## DATA IN THIS EXERCISE
· · · · ·
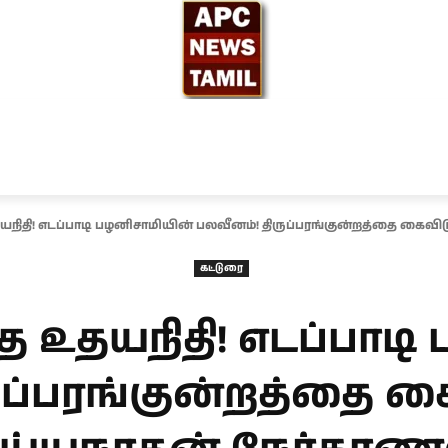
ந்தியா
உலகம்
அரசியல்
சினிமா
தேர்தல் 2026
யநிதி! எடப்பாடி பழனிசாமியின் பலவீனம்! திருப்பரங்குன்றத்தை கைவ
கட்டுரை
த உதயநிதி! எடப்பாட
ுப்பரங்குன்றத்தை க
· · · · ·
## PROBLEM TO SOLVE
Give the entries again word for word, but skip the pictures.

## SOLUTION TO THE PROBLEM
ந்தியா
உலகம்
அரசியல்
சினிமா
தேர்தல் 2026
யநிதி! எடப்பாடி பழனிசாமியின் பலவீனம்! திருப்பரங்குன்றத்தை கைவ
கட்டுரை
த உதயநிதி! எடப்பாட
ுப்பரங்குன்றத்தை க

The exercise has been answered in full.